Ben Şener Şen, Türkan Şoray, Uğur Yücel gibi çok doğru insanlar ile işe başladım. Haliyle ben bu işin kolay yola kaçmalarını, bazı entrikalarını bilmiyorum. Çok sağlam bir eğitim almışım, usta çırak ilişkisi gibi. Bu kadar büyük isimlerle çalışırken ne demek senaryoyu eleştirmek... Ama ben azınlıktayım, bunu yapanlar çoğunlukta tabii.

'NEJAT’IN DUYGUSAL ZEKASI ÇOK YÜKSEK'

Sözü açılmışken annelik nasıl gidiyor?

Harika! Ergenlik dönemi sesi hafiften inceliyor, kalınlaşıyor. İki saat saçını düzeltiyor falan... Çok güzel, komik bir dönem.

Nasıl bir çocuk oldu Nejat?

Çok romantik. Okulda veli toplantısına gittim, rehberlik öğretmeni anlattı... Çocuklara anket yapmışlar, bir sürü soru sormuşlar. Son soruda da “Bu anketi annen ile paylaşacağız, ona ne söylemek istersin?” demişler. O da “Onu çok sevdiğimi söylerim” demiş. Kadın diyor ki “Başka kimse bunu söylemedi.” Kimi telefon, kimi tablet isterim demiş. Bayılıyorum Nejat’a... Duygusal zekası çok yüksek ve ileride de böyle olacağına inanıyorum.

'KÜÇÜK ENTRİKALARI HİÇ SEVMEM'

Kendi karakterinde sevdiğin ve sevmediğin özelliklerin neler?

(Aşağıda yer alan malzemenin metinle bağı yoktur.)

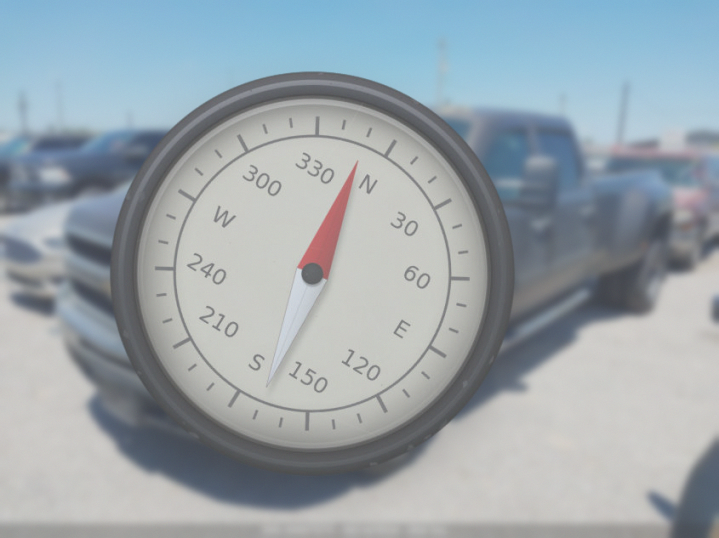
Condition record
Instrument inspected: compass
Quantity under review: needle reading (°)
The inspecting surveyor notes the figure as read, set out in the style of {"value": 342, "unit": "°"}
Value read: {"value": 350, "unit": "°"}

Küçük entrikaları hiç sevmem. Yapacaksan büyük entrika yapacaksın ama onu da herkes beceremez.

Dinlenmek senin için ne yapmaktır?

Durmak, hiçbir şey yapmamak. Müzik açıyorum, koltukta oturuyorum, duruyorum. O sırada kafamda yapılacaklar listesi, bir dedikodu.

Çılgınlık limitin nedir?

Hiç çılgın değilim gibi geliyor bana. Çok normalim, işten eve evden işe giden bir kadınım. Ama deliler de deli olduğunu söylemezler.

'GÜZELLİK HER ŞEYDEN ÖNCE SAMİMİYETTİR'

Hem kendi adına, hem de karşı cins adına güzelliği nasıl tanımlarsın?

Bana göre güzellik her şeyden önce samimiyet. Söylediğiyle yaptığının birbirini tutması, söylediği şeyin ona yakışması ve sürdürülebilir olması lazım. Bunun için de ya zeki olacak ve beni kandıracak ya da doğal olacak. Karşımdaki ucuz hesaplar peşinde olmasın da o bana yeter.

Güzellik sırların neler? Herhangi bir rutinin var mı?

Bir kliniğe gidiyorum, güvendiğim bir doktorum var. Her ay cilt bakımı yaptırıyorum, doktorumun önerdiği şeyleri deniyorum. Evde kendi kendime maskeler yapıyorum.